The man who punched a San Diego Police Department officer in the face during an altercation was sentenced to prison Friday.
A jury convicted Frederick Jefferson, 39, in early August of one count of assault with force likely to produce great bodily injury and two counts of resisting an executive officer. Jefferson learned on Friday he'll be spending the next seven years of his life in prison.
The dramatic altercation was recorded by another officer’s body-worn camera.
The video shows officers confronting Jefferson as he walks down the middle of Logan Avenue, about a block away from a tense protest underway at Chicano Park.
The video was paused and restarted by attorneys when it was played in open court. We have pieced together several segments of the video so that it plays in real time
Officers instructed Jefferson to get on the sidewalk, and when he refused they warned him that he could be ticketed.
Next, one of the officers reached out to grab Jefferson, and that was when the physical confrontation started.
Jefferson's shirt was ripped as he threw several punches, but missed. At that point, Officer Matthew Ruggiero used his baton to strike at Jefferson who then connected with a punch to Ruggiero’s face.
With the help at least four more officers, Ruggiero was able to wrestle Jefferson to the ground. In the closing seconds of the video, blood spatter can be seen pooling on the concrete near Jefferson’s head, but SDPD said the blood belonged to Ruggiero.
Ruggiero suffered a broken nose, jaw and other facial fractures, according to the department.
At a preliminary hearing in April, Jefferson showed no reaction when the video was played. His public defense attorney argued that Jefferson was only reacting to the officers' attempt to grab him.
The officer whose body cam video was shown in court, said he was concerned because Jefferson was wearing clothing that matched colors worn by one of the nearby protest groups known to be violent.
"He had not been patted down, he hadn't been checked for weapons, we had previously found weapons on other members attending the protest. So my safety and officer Ruggiero's safety was the primary concern at this point,” the officer said.

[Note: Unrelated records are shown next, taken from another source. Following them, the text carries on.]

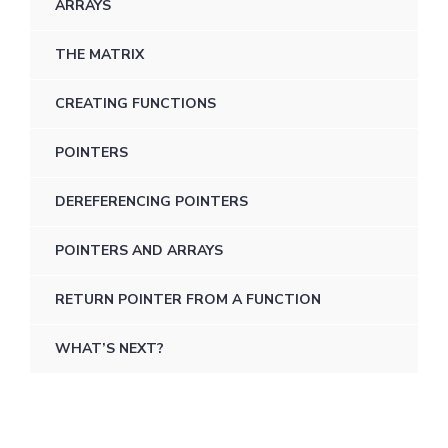
ARRAYS
THE MATRIX
CREATING FUNCTIONS
POINTERS
DEREFERENCING POINTERS
POINTERS AND ARRAYS
RETURN POINTER FROM A FUNCTION
WHAT’S NEXT?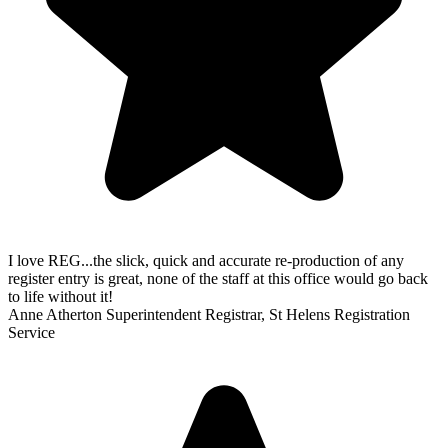
I love REG...the slick, quick and accurate re-production of any
register entry is great, none of the staff at this office would go back
to life without it!
Anne Atherton
Superintendent Registrar, St Helens Registration
Service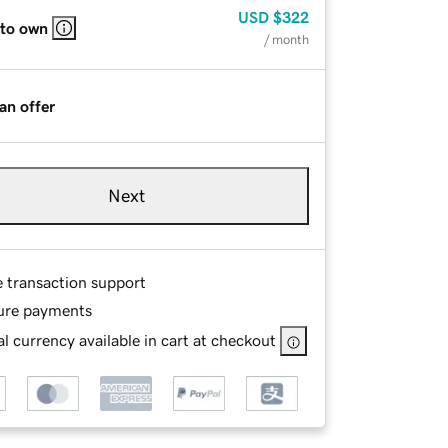
USD
$322
 to own
/ month
an offer
Next
e transaction support
ure payments
l currency available in cart at checkout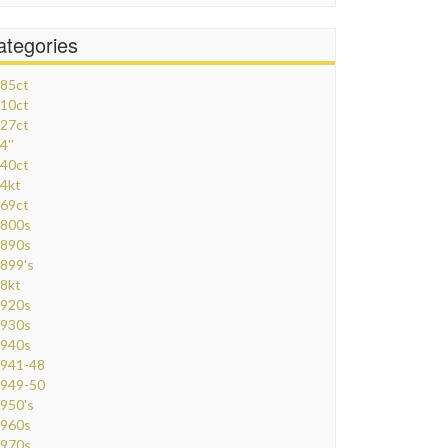
ategories
85ct
10ct
27ct
4''
40ct
4kt
69ct
800s
890s
899's
8kt
920s
930s
940s
941-48
949-50
950's
960s
970s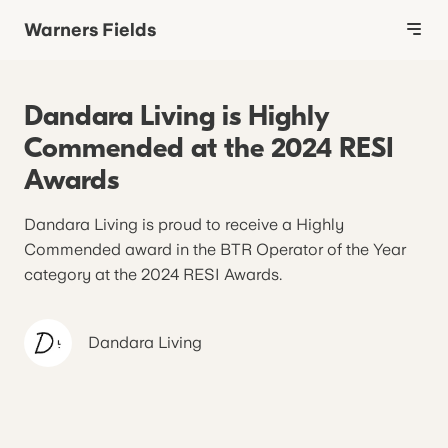
Warners Fields
Dandara Living is Highly
Commended at the 2024 RESI
Awards
Dandara Living is proud to receive a Highly
Commended award in the BTR Operator of the Year
category at the 2024 RESI Awards.
Dandara
Living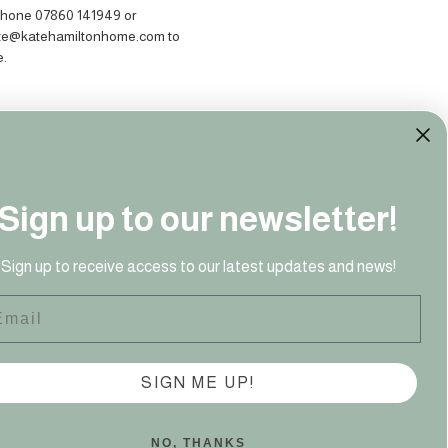
hone 07860 141949‬ or
ate@katehamiltonhome.com to
e.
Sign up to our newsletter!
Sign up to receive access to our latest updates and news!
41 949‬
ail
SIGN ME UP!
NO, THANKS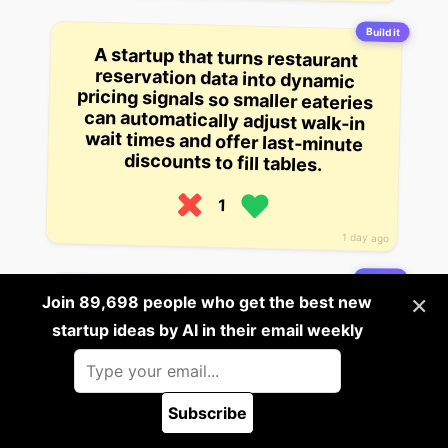
Build it
A startup that turns restaurant
reservation data into dynamic
pricing signals so smaller eateries
can automatically adjust walk-in
wait times and offer last-minute
discounts to fill tables.
1
1 day ago
Build it
×
Join 89,698 people who get the best new
A startup that converts street-food
vendor sales data into real-time
supply-chain demand forecasts for
startup ideas by AI in their email weekly
nearby wholesalers.
1
Subscribe
🪲 Report a bug
1 day ago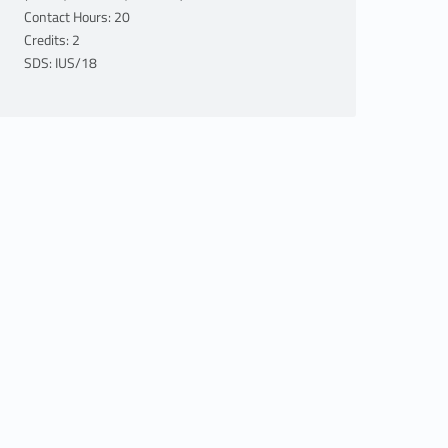
Contact Hours: 20
Credits: 2
SDS: IUS/18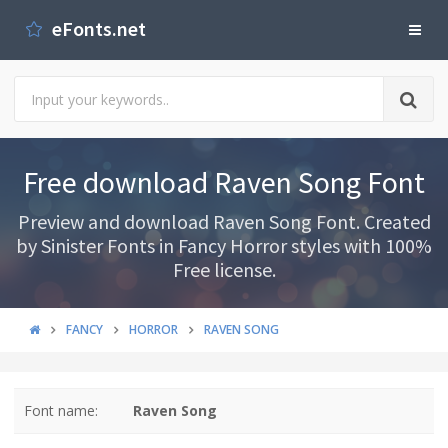
eFonts.net
Free download Raven Song Font
Preview and download Raven Song Font. Created
by Sinister Fonts in Fancy Horror styles with 100%
Free license.
FANCY
HORROR
RAVEN SONG
Font name:
Raven Song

Officer Ruggiero told the judge Friday that while his physical damage is healed, the emotional wounds remain.
"My 7-year-old girl doesn't need to know the ugly side of police work," he said. "But my daughter does now because Frederick Jefferson forced it upon her. Her eyes well up with tears when I leave for work when they did not before and a therapist is helping her work through the trauma she's experienced."
Ruggiero has since returned to work.
Jefferson was allowed the opportunity to address the court and asked the judge if he could read verses from the bible.
"You've read me some passages which I think you'rere still struggling to understand on your part," the judge told Jefferson after. "It is one thing to read it. It's another to live by it."